Now the thing about humans is that nostalgia often brings us back to the toys, sports, teams and (yes) cell phones that remind us of the past. A famous fictional character once said that every day, the future looks a little bit darker but that the past… even the grimy parts of it… keep on getting brighter (kudos to anyone who can name that person).

So yes, people collect the vintage Star Wars figures or pick up a Super Nintendo, or buy a classic car they’ve wanted for years… or find their way back to the phone they had at university or school and played their first game of snake on. Or the cellphone they always wanted but never had or smashed that time they were drunk.

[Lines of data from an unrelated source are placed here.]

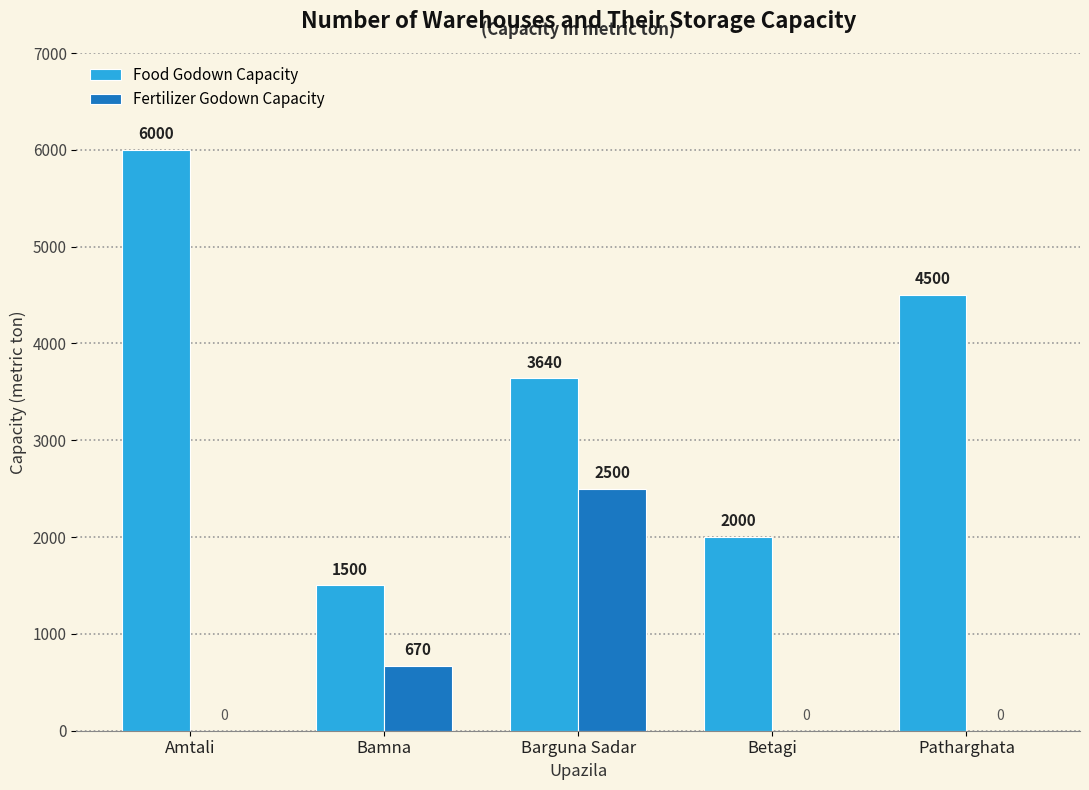

Where is Fertilizer Godown Capacity nearest to the value 1250?

Bamna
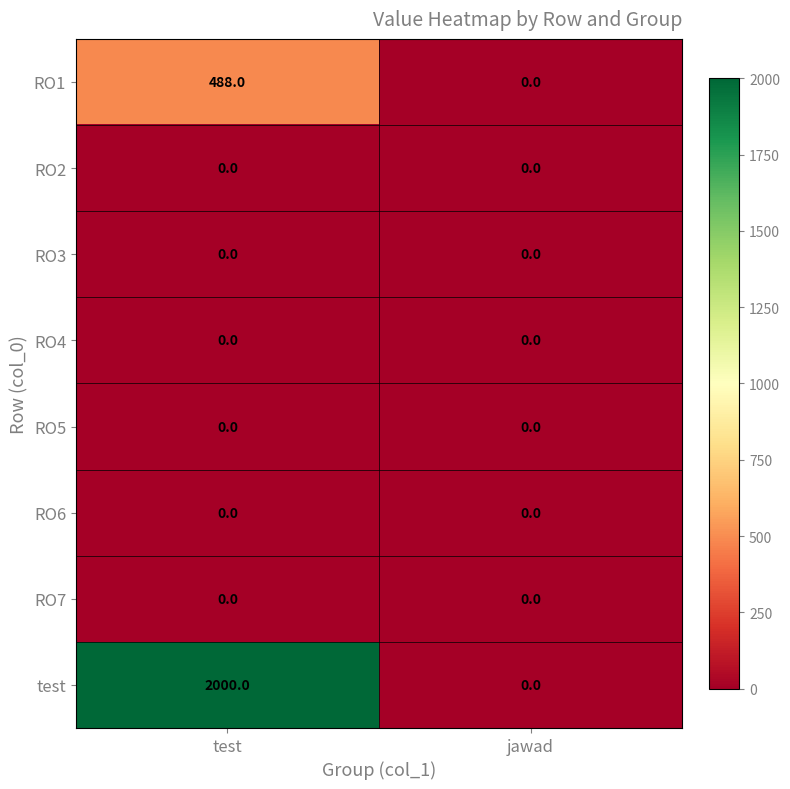

Reading left to right, what are all the values shown in this chart?

RO1: test=488	jawad=0
RO2: test=0	jawad=0
RO3: test=0	jawad=0
RO4: test=0	jawad=0
RO5: test=0	jawad=0
RO6: test=0	jawad=0
RO7: test=0	jawad=0
test: test=2000	jawad=0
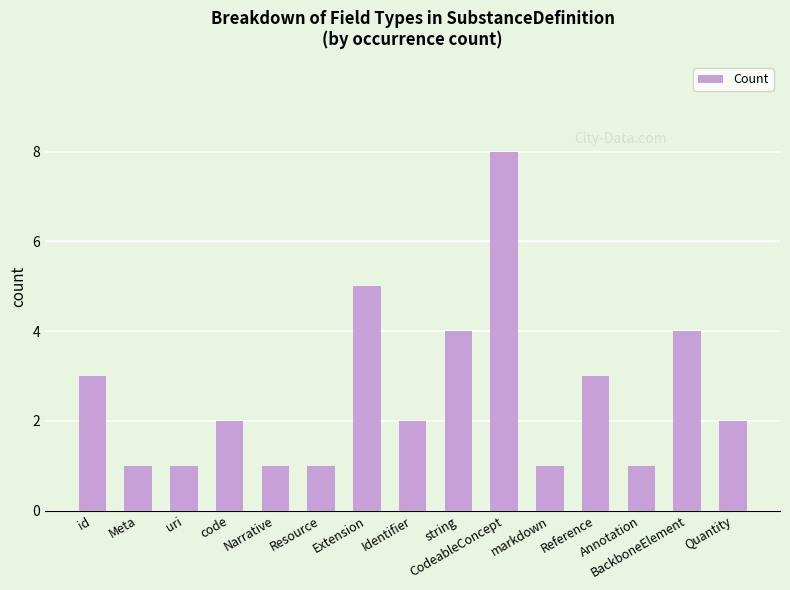

The chart shows a value of 8 at Extension. True or false?

False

And that’s why the prices for second hand retro phones on eBay keep going up. And that’s why they’re remaking the Nokia 3110. And that’s why sites like this one are springing up.

They’re looking at remaking more old phones you know? I’m not sure I’d want a ‘re-imagined’ Nokia 8110 for the same reason that driving the modern Volkswagen Beetle left me feeling empty.

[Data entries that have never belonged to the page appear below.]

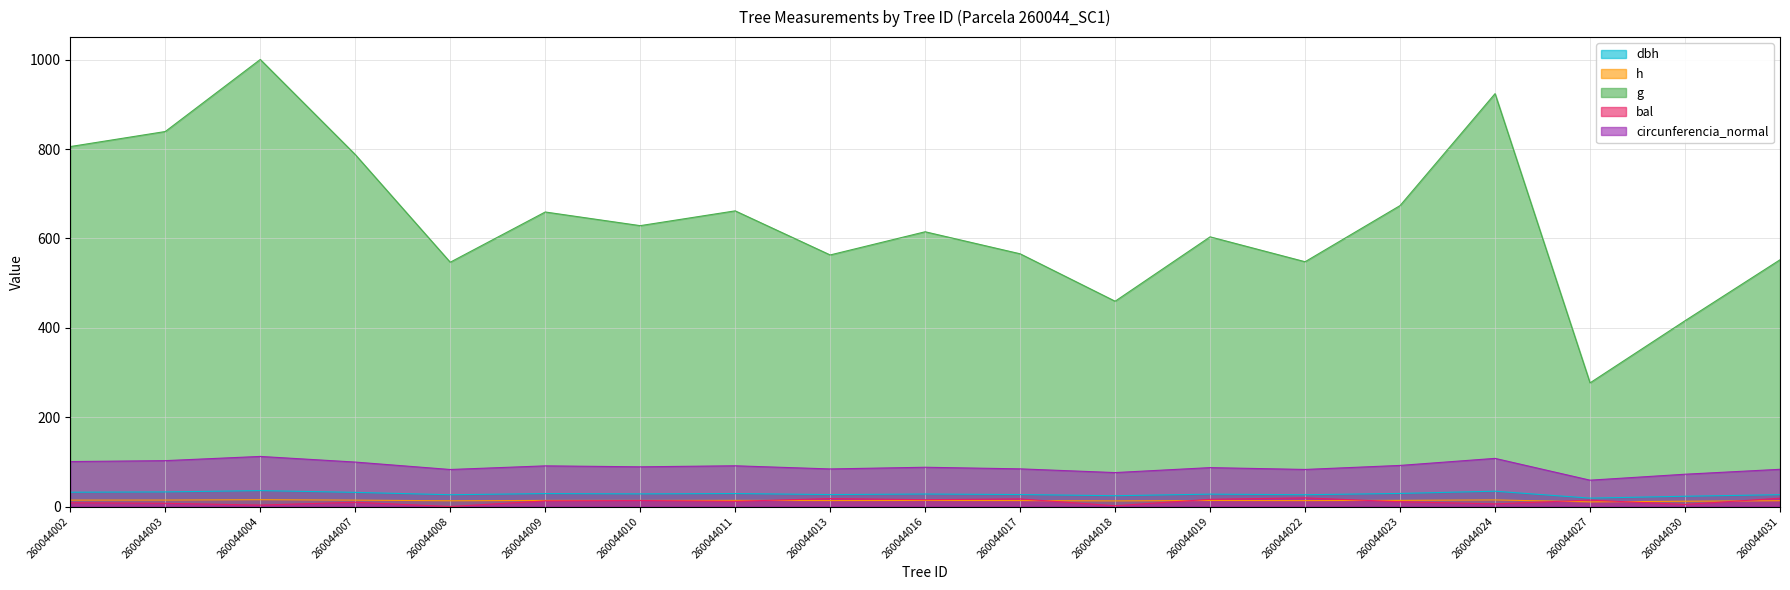

At which label is h closest to 12?

260044030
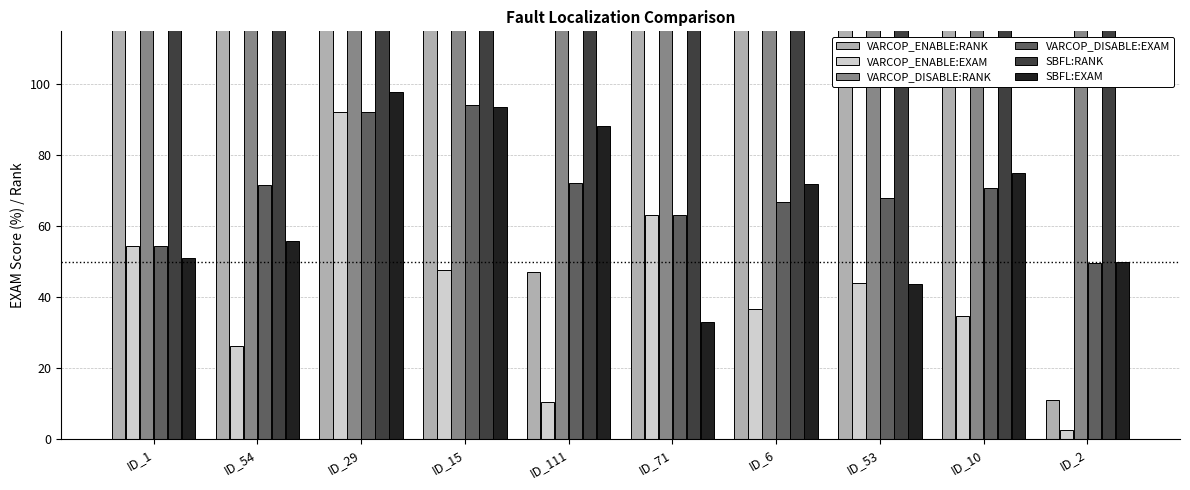

What is the total value across all series at ID_71?

873.4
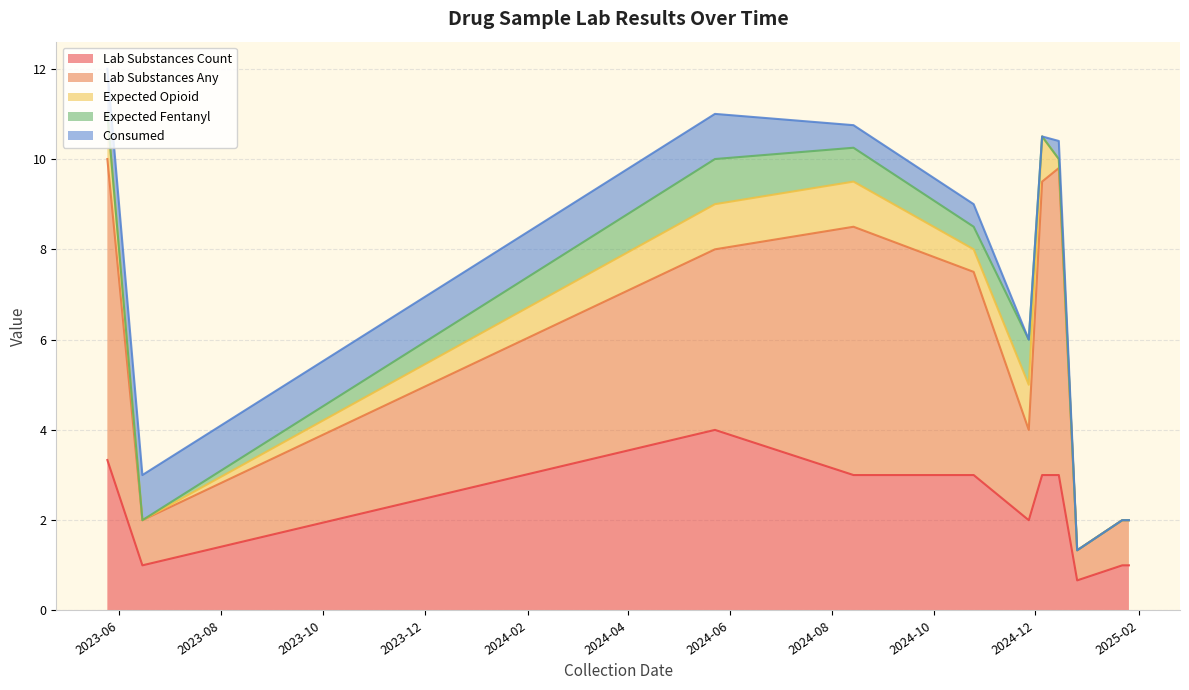

What is the lowest value of the Lab Substances Count series?

0.7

It makes as much sense to me as a £150 iPhone from 2007.

Ever wanted to look inside an old cell phone battery?

What do you mean “no”? You’re going to need to if you’re planning on using your phone again. The old cells are dead so in this tutorial we can see how to whip them out ready for some shiny new cells.

One thing I forget to mention in the tutorial is the slight, sweet smell. Yeah that’s gas escaping from old and decaying cells. Wear a mask and don’t breathe too deeply. Get them out and recycle responsibly. Happy cell-pulling-out day.

My Nokia 8110i battery won’t work…

It won’t I’m afraid. I would say that it’s leaking but the fact is that it leaked then dried up entirely a decade ago. It’s 20 years old and obsolete technology and you better be sure that all these vendors who advertise them as supplied but are ‘out of stock’ have a website that they don’t update or purposely leave stuff on to help their search engine optimisation.

Next you may consider those great YouTube videos that show how to jump start old batteries using nothing more than a laptop and a butchered usb cable. That may work on some modern batteries that have dropped below a certain charge. Not in this case. In this case you may as well try to jump start a potato.

The good news is that we figured out how you can replace the original lithium ion cells with lipo or lithium poli. First you have to remove the old dead cells though as shown in the next part of the tutorials.

Usual disclaimer – for fun only and at your own risk. Enjoy.


Using the Nokia 8110 in 2017 – tutorials

First in a series of videos I’ve created to show how to refurbish, maintain and put new cells into the 8110 series of phones. Please let me have any comments below.

About the Nokia 8110

It was the first of Nokia’s high-end 8000 series mobile or cell phone and was released in 1996. The 8110i came a little later in 1998.The styling was the first example of a ‘slider’  type form factor with a sliding cover protecting the keypad and extended downwards when in use, which brought the microphone closer to the user’s mouth.
Opening the cover answered an incoming call. The curvature of case, particularly, earned it the nickname banana phone.
When released it was aimed at business users and was very much a premium phone and could be seen retailing for several hundred pounds.
You can still get them second hand on auction sites although if you can, get one that is confirmed fully functional. You can get these for as low as fifty pounds.
As well as the Nokia 8110 and 8110i there are gsm-1800 variants in the form of The Nokia 8146/8148. These were offered by orange uk as the as NK502 and NK503.
These phones can still be used today with the correct sim… and a refurbished battery.